We used generalized additive mixed models (GAMMs) to determine which factors influence the vertical distribution of salmon sharks. Response variables included daily proportion of time spent ≥100 m to investigate the use of deeper habitats and daily maximum depth to investigate the full depth range utilized by salmon sharks. We incorporated location, PCL, bathymetry, temperature at 100 m, DO at 100 m, ILD, SST, and log-transformed chl a as candidate predictor variables. Prior to model fitting, data exploration was carried out per Zuur et al.61. Collinearity between candidate predictor variables was assessed with Pearson correlation coefficients and VIFs using the ‘corvif’ function (http://www.highstat.com/book2.htm 61, 62) in R. Since observations were repeated measures collected from the same individuals, we modelled individual sharks as a random effect.

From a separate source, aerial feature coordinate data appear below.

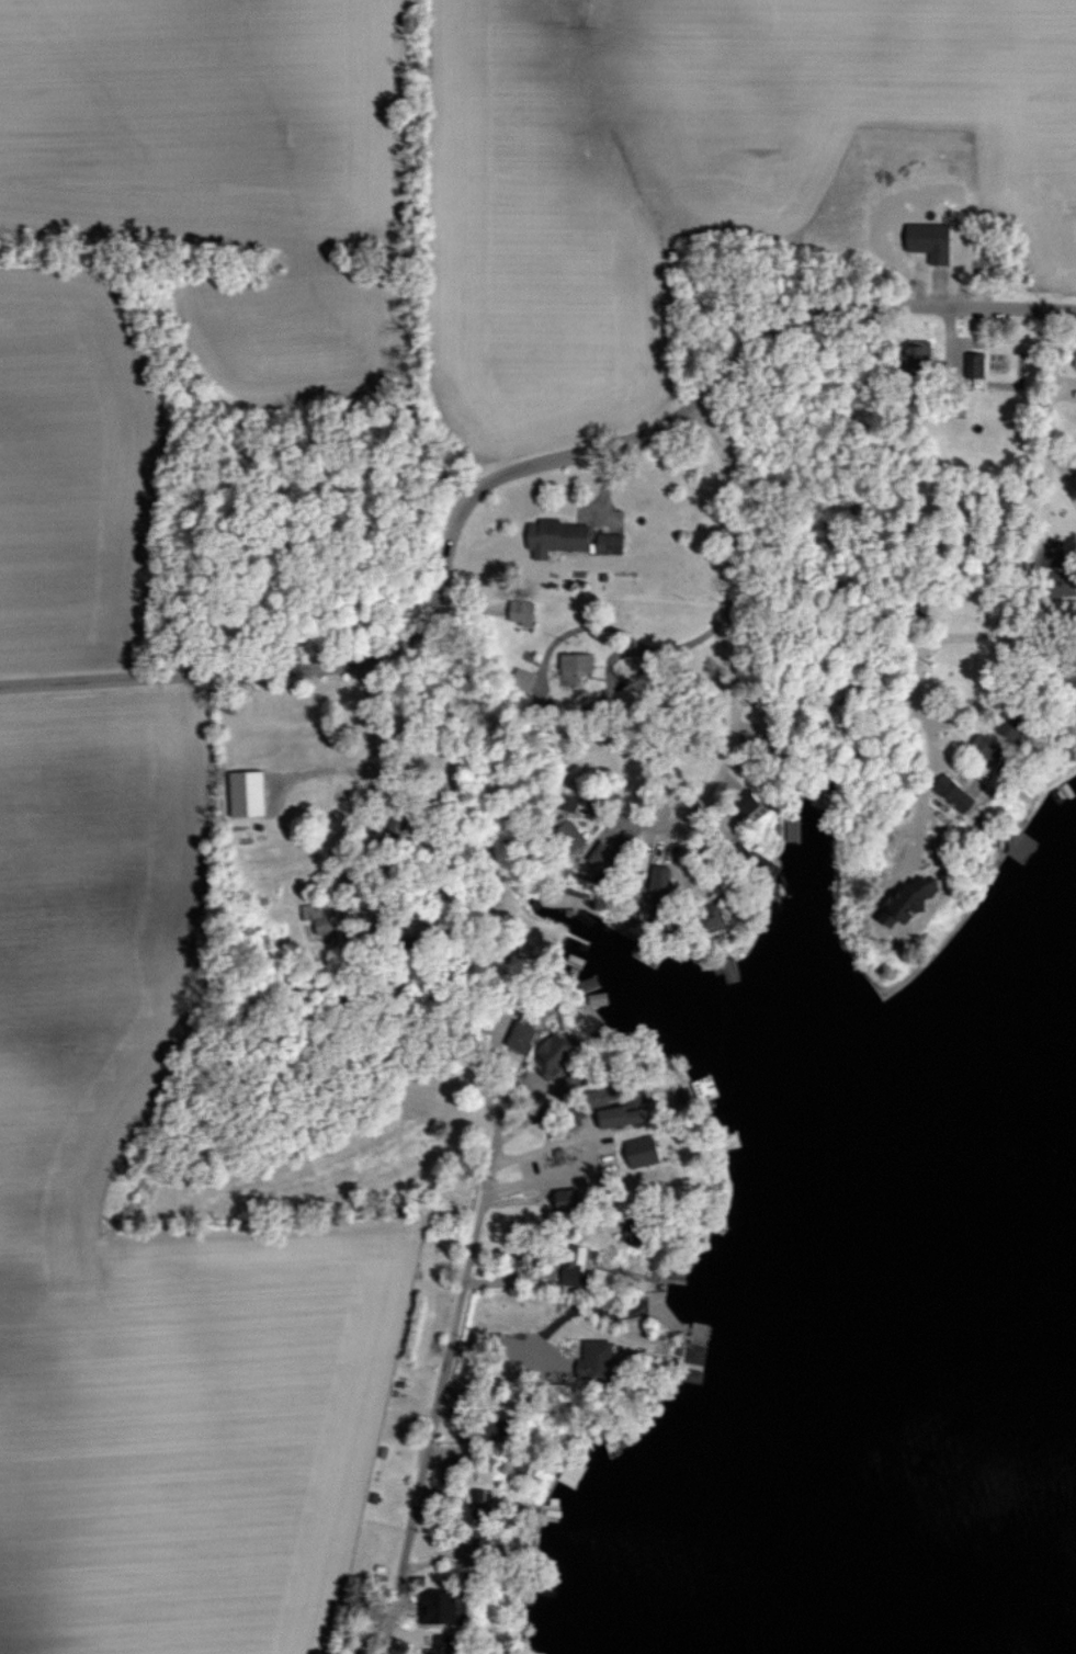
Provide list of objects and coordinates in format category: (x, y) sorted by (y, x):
building: (1073, 357)
building: (975, 364)
road: (512, 471)
road: (1065, 482)
road: (1072, 488)
building: (552, 536)
building: (606, 543)
building: (1057, 583)
road: (1023, 590)
building: (518, 612)
road: (731, 625)
building: (571, 666)
building: (519, 678)
road: (562, 709)
building: (982, 746)
building: (950, 792)
building: (243, 793)
building: (746, 799)
building: (568, 802)
road: (393, 814)
building: (566, 836)
building: (750, 860)
building: (654, 891)
building: (900, 901)
building: (707, 915)
building: (316, 920)
building: (547, 1056)
building: (608, 1116)
road: (495, 1128)
road: (548, 1130)
building: (572, 1265)
building: (693, 1353)
building: (592, 1361)
road: (432, 1415)
building: (475, 1499)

To account for spatial autocorrelation, location was included as a fixed covariate using an isotropic thin plate regression spline of latitude and longitude in each model.

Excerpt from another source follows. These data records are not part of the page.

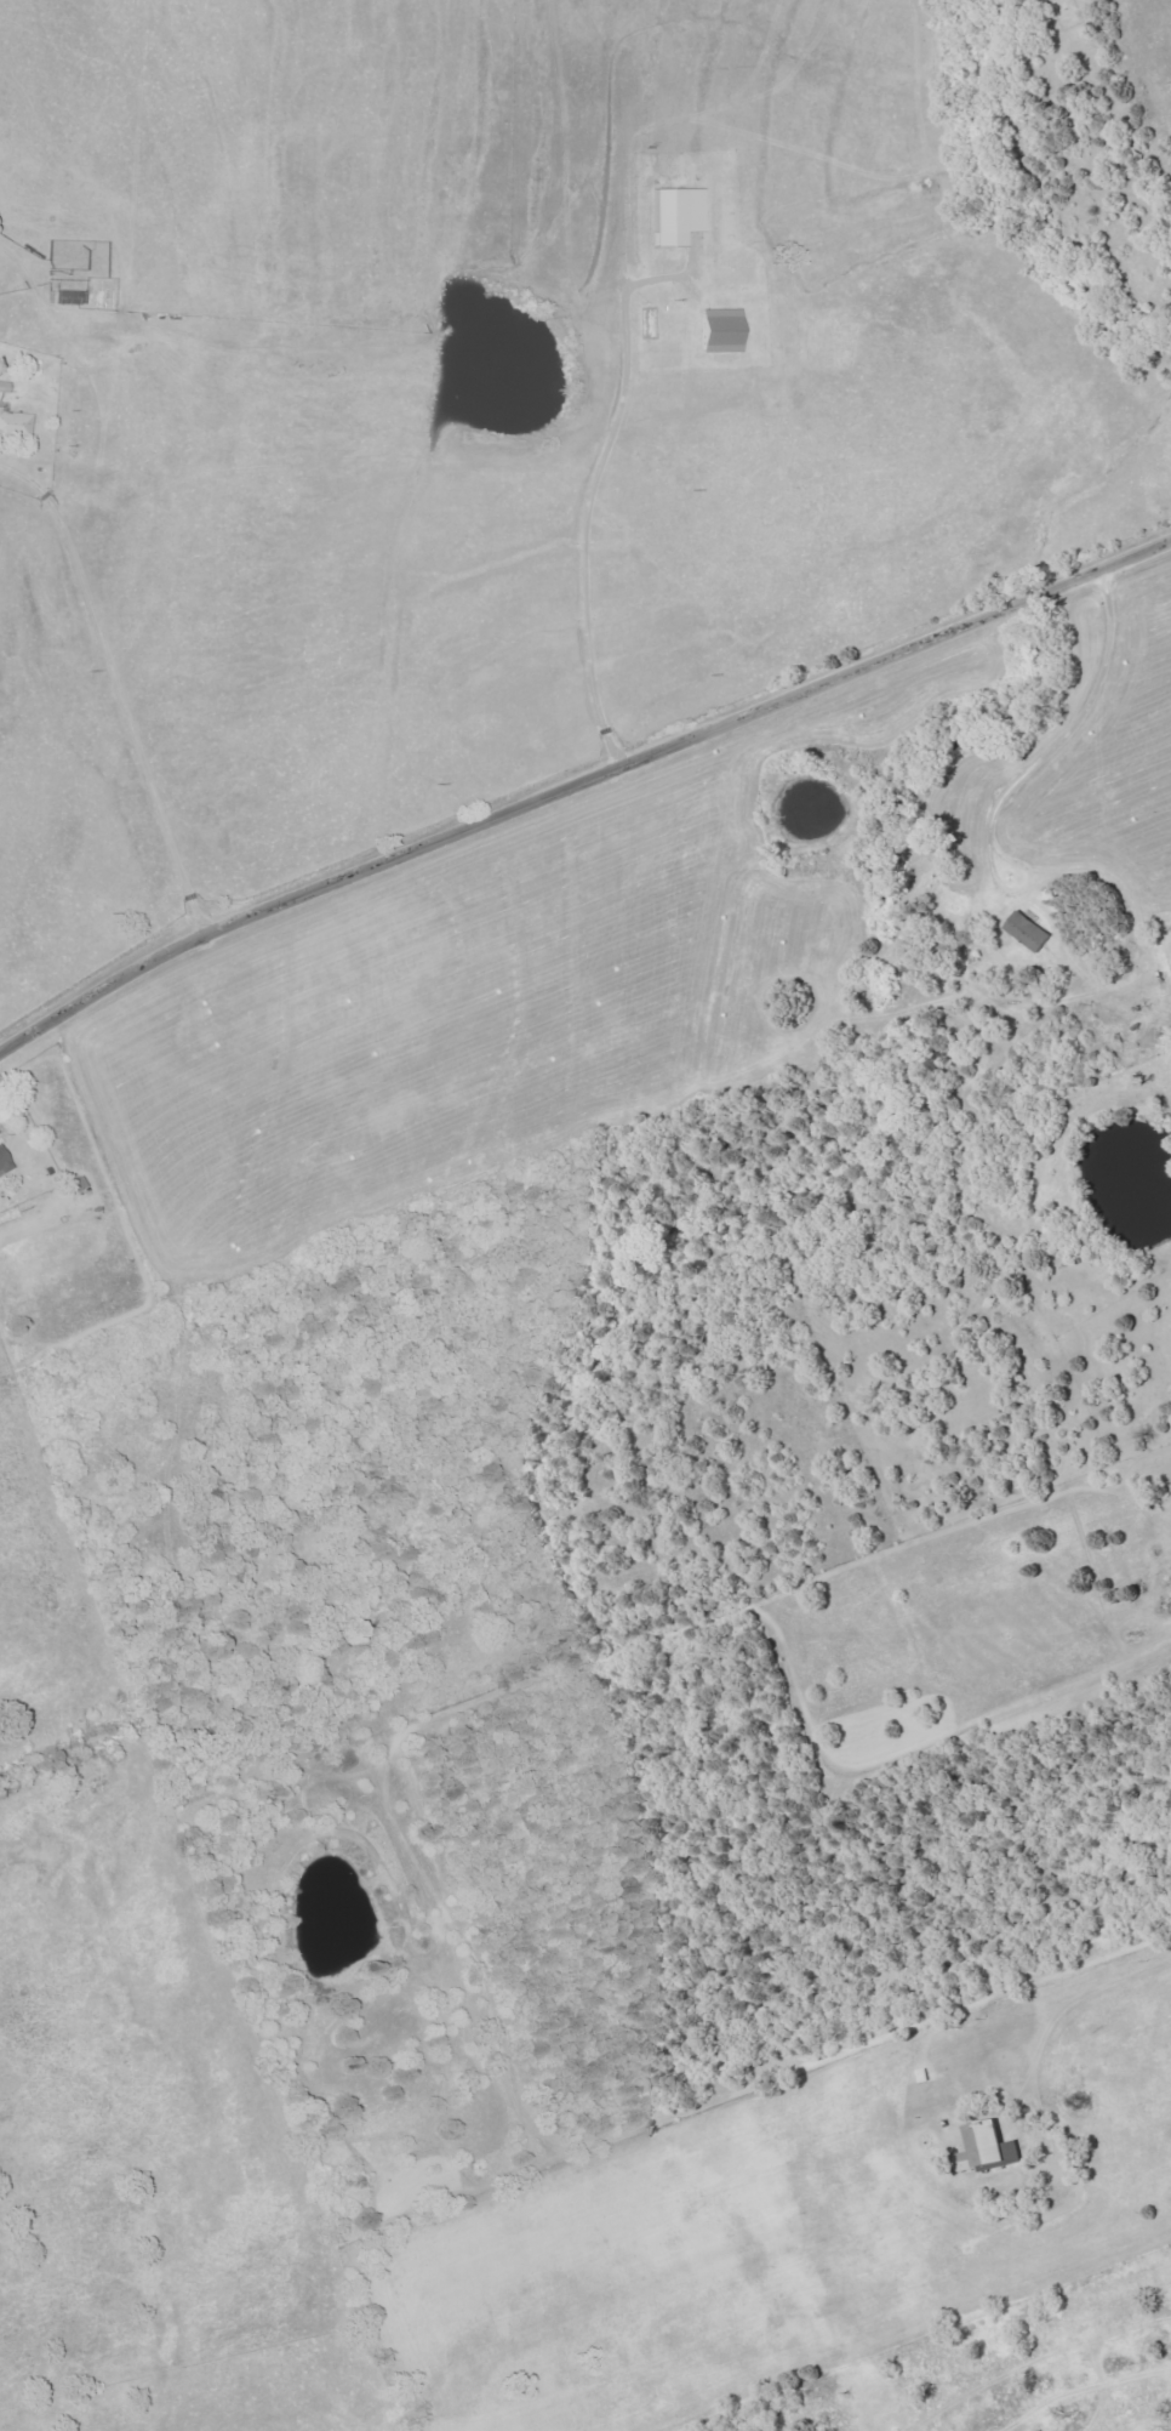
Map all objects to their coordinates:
building: (678, 215)
building: (71, 297)
building: (722, 331)
building: (15, 424)
road: (588, 497)
road: (131, 684)
road: (1038, 772)
road: (578, 783)
building: (1028, 931)
building: (4, 1163)
road: (1075, 1999)
building: (988, 2149)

Daily proportion of time spent ≥100 m was modelled using a binomial distribution with a logit link function. Proportional values were converted to the ratio of ‘successes’ (proportion of time spent ≥100 m) to ‘failures’ (proportion of time spent <100 m) per day by multiplying proportional values by 24 h and rounding to the nearest integer. Maximum depth was modelled using a gamma distribution with a log link function. Models were explored using unrestricted smooths, but final models limited the basis (k) used to represent the smooth terms at 563. GAMMs were constructed in R using the ‘gamm4’ package64 and model selection was based upon an information-theoretic approach through minimization of the Akaike Information Criterion corrected for small sample size (AIC c )65 using the ‘MuMIn’ package66. Models with substantial support were selected based on a ΔAIC c < 2 from the model with the lowest AIC c and included in model averaging based on Akaike weights (w)65. A single best model containing only predictor variables with high relative importance was used for graphical representation of smoothed terms, calculation of deviance explained, and evaluation of model fitness and adherence to statistical assumptions of residuals.